■ Task item
Retype the listing below line for line, but only from the line with "заклятие. Коллекционное" down to the line with "Demande de devis gratuit", inclusive. Pictures stay out.

BEGIN Exercise data

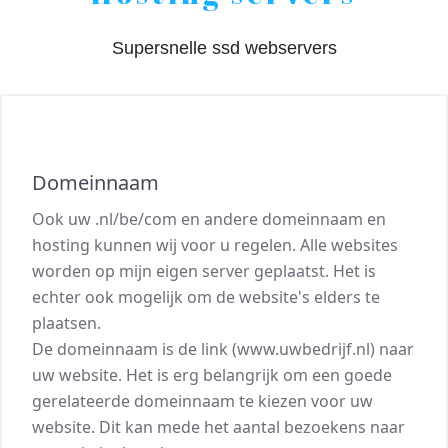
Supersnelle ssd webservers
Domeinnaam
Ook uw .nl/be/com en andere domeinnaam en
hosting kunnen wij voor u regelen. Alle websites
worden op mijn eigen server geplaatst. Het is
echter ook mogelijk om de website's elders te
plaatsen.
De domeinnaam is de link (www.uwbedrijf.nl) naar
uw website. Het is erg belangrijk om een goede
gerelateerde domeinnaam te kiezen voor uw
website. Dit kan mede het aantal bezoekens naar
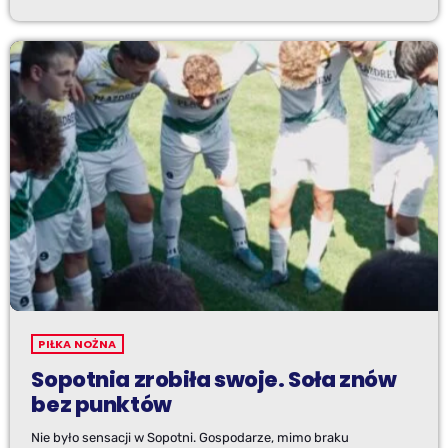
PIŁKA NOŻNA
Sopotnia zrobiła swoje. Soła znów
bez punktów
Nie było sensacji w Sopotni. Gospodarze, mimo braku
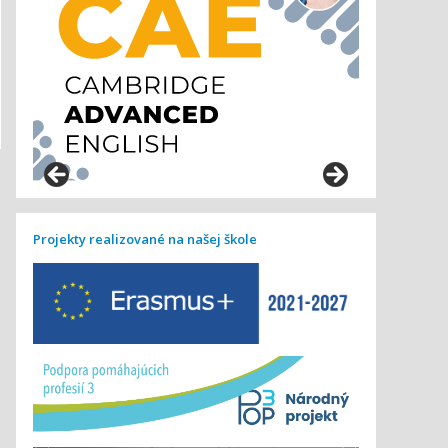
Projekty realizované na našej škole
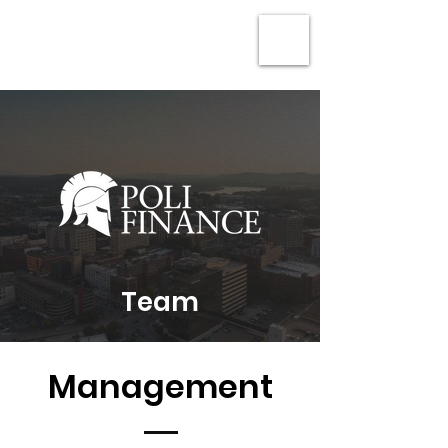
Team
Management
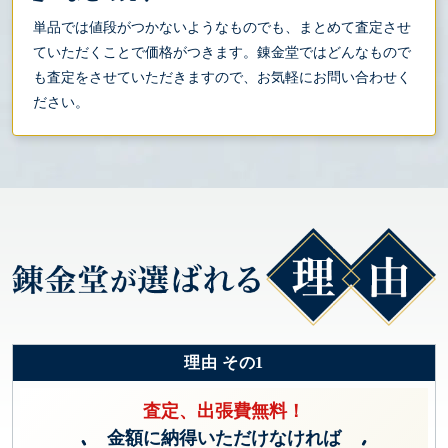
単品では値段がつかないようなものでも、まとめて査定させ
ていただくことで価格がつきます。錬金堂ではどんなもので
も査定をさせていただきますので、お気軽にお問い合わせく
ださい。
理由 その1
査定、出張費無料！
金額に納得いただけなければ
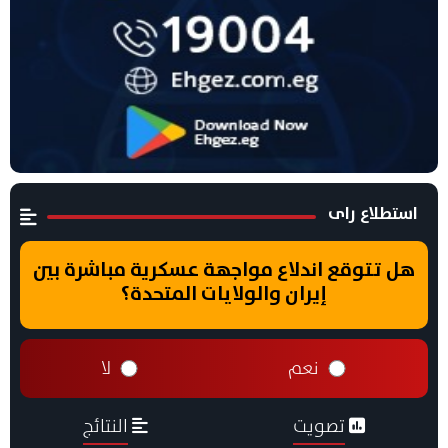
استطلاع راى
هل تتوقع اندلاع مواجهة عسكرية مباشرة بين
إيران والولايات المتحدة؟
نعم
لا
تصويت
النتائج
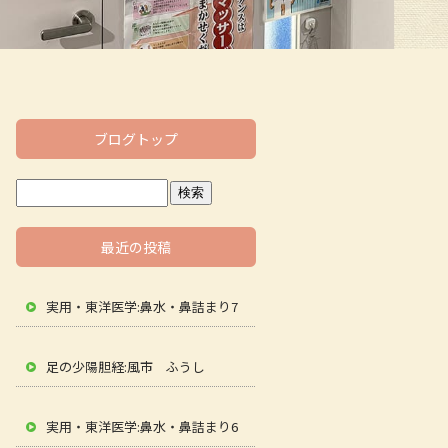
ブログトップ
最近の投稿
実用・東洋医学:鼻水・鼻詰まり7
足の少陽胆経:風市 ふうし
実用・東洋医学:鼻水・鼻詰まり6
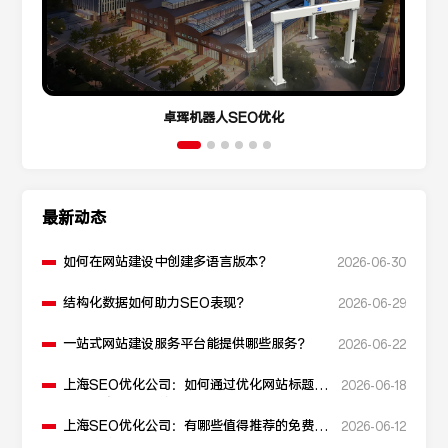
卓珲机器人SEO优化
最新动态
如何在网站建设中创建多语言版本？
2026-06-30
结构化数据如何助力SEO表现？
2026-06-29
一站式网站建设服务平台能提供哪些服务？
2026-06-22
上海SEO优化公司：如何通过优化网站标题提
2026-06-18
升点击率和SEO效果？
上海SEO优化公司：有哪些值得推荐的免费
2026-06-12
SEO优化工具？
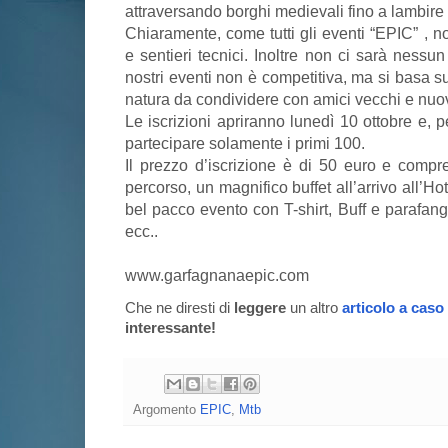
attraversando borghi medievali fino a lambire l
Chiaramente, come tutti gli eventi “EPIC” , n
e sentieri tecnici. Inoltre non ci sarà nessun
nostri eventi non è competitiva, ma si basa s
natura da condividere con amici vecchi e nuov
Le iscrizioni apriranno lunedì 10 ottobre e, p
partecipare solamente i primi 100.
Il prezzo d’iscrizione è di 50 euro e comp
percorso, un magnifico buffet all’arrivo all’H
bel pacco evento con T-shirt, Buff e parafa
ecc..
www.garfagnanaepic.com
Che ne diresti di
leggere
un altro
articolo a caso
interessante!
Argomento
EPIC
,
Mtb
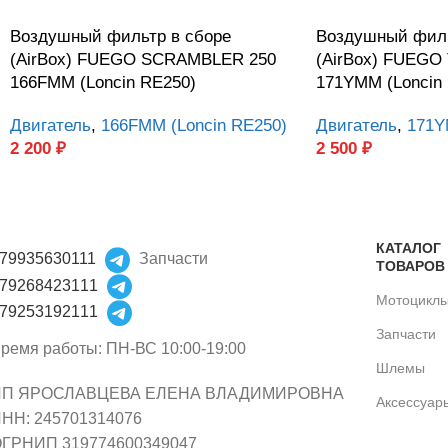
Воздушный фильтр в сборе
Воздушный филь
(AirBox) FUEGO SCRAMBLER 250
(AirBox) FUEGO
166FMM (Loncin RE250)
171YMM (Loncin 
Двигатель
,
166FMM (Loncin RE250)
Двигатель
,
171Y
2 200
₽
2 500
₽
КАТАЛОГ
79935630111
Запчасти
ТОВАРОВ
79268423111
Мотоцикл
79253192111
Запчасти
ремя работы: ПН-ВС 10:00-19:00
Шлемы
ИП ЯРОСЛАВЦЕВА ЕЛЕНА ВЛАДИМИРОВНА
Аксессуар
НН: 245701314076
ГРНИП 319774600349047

END Exercise data
BEGIN Exercise data

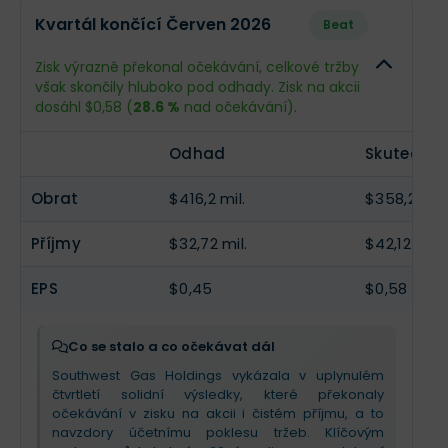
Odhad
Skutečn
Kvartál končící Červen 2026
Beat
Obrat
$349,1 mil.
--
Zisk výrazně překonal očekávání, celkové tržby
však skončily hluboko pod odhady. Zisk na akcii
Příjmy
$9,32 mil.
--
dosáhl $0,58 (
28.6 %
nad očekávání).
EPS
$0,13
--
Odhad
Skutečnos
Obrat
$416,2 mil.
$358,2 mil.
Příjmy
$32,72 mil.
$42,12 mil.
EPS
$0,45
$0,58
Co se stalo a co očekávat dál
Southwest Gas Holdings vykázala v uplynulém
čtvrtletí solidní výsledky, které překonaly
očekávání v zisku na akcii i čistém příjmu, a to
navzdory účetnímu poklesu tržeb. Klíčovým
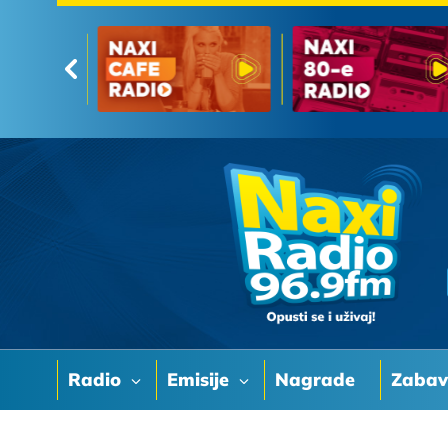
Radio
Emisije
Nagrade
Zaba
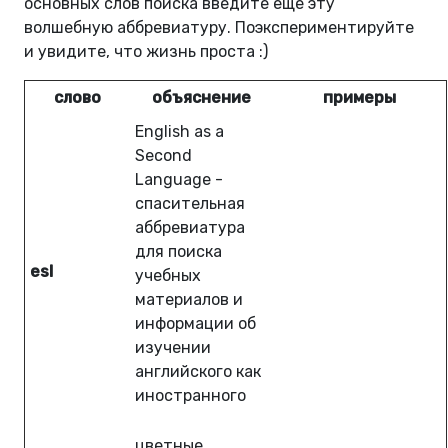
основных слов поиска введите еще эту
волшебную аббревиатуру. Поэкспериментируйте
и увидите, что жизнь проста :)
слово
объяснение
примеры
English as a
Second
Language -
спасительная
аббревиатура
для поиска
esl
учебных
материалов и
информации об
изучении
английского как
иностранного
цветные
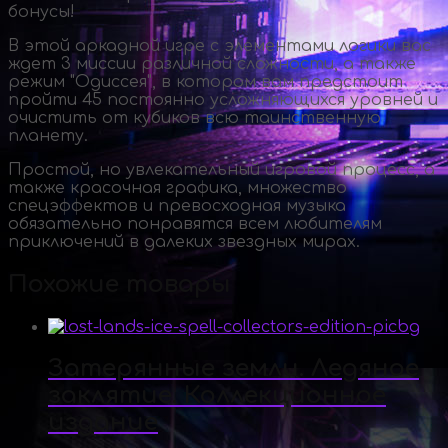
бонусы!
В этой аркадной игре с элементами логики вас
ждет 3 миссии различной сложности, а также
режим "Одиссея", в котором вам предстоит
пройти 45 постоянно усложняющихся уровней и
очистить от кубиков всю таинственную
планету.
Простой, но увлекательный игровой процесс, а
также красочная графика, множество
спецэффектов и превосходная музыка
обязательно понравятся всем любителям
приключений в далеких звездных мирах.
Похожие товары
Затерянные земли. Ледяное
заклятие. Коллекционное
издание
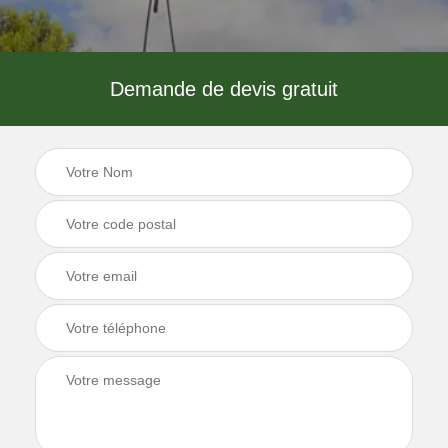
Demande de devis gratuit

END Exercise data
BEGIN Exercise data

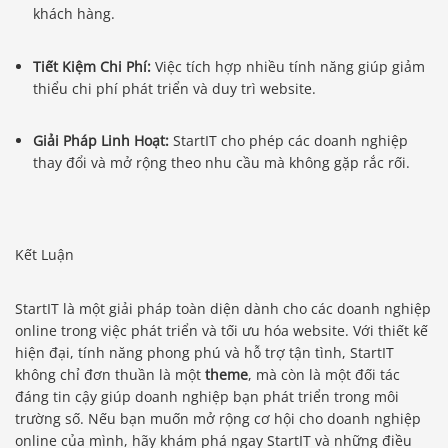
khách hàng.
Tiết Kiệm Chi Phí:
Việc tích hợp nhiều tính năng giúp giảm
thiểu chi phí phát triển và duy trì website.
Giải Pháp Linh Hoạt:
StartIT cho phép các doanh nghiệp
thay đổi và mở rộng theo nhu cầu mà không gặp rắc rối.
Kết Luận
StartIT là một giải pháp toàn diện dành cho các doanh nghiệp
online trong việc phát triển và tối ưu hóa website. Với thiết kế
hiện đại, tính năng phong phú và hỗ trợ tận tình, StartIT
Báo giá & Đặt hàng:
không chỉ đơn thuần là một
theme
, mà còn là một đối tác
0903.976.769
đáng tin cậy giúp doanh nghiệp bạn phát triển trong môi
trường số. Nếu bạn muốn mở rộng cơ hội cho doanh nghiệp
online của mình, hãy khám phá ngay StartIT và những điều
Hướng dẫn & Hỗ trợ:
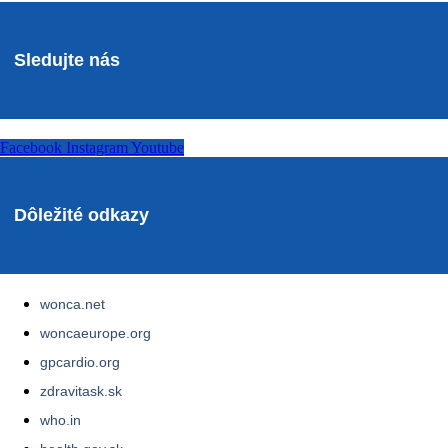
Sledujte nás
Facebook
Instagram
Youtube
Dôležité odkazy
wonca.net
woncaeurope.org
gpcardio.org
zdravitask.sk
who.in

END Exercise data

■ Exercise response
заклятие. Коллекционное
издание
Demande de devis gratuit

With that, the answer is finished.